## What is needed
Please write out the whole listing that follows exactly; the pictures stay out.

## Given records
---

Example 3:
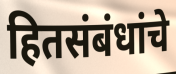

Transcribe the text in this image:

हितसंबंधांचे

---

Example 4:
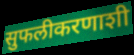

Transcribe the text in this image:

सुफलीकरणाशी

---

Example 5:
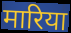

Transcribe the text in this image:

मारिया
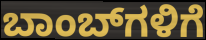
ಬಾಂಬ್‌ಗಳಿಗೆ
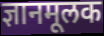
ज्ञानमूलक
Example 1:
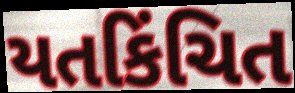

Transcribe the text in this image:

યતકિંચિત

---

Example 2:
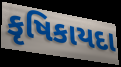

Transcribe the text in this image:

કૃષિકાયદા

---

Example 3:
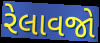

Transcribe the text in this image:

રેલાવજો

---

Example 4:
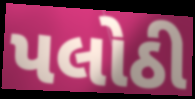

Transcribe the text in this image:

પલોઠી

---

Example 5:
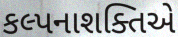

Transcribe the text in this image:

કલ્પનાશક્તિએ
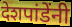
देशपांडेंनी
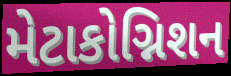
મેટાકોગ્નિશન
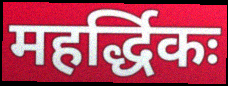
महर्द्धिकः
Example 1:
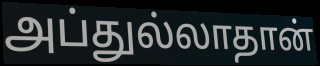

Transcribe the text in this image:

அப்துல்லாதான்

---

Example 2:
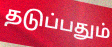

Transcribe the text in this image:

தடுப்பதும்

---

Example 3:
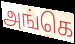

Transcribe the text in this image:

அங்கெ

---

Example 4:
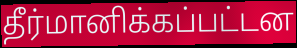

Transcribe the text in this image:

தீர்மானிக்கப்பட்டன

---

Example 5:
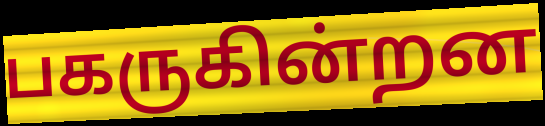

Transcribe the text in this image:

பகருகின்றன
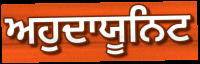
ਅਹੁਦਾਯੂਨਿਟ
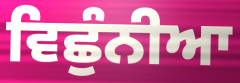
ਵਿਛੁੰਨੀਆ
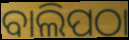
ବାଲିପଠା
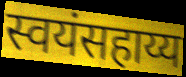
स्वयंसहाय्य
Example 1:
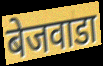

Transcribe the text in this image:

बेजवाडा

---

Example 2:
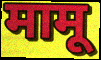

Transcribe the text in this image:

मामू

## Solved exercise
---

Example 3:

Transcribe the text in this image:

हितसंबंधांचे

---

Example 4:

Transcribe the text in this image:

सुफलीकरणाशी

---

Example 5:

Transcribe the text in this image:

मारिया
ಬಾಂಬ್‌ಗಳಿಗೆ
ज्ञानमूलक
Example 1:

Transcribe the text in this image:

યતકિંચિત

---

Example 2:

Transcribe the text in this image:

કૃષિકાયદા

---

Example 3:

Transcribe the text in this image:

રેલાવજો

---

Example 4:

Transcribe the text in this image:

પલોઠી

---

Example 5:

Transcribe the text in this image:

કલ્પનાશક્તિએ
देशपांडेंनी
મેટાકોગ્નિશન
महर्द्धिकः
Example 1:

Transcribe the text in this image:

அப்துல்லாதான்

---

Example 2:

Transcribe the text in this image:

தடுப்பதும்

---

Example 3:

Transcribe the text in this image:

அங்கெ

---

Example 4:

Transcribe the text in this image:

தீர்மானிக்கப்பட்டன

---

Example 5:

Transcribe the text in this image:

பகருகின்றன
ਅਹੁਦਾਯੂਨਿਟ
ਵਿਛੁੰਨੀਆ
ବାଲିପଠା
स्वयंसहाय्य
Example 1:

Transcribe the text in this image:

बेजवाडा

---

Example 2:

Transcribe the text in this image:

मामू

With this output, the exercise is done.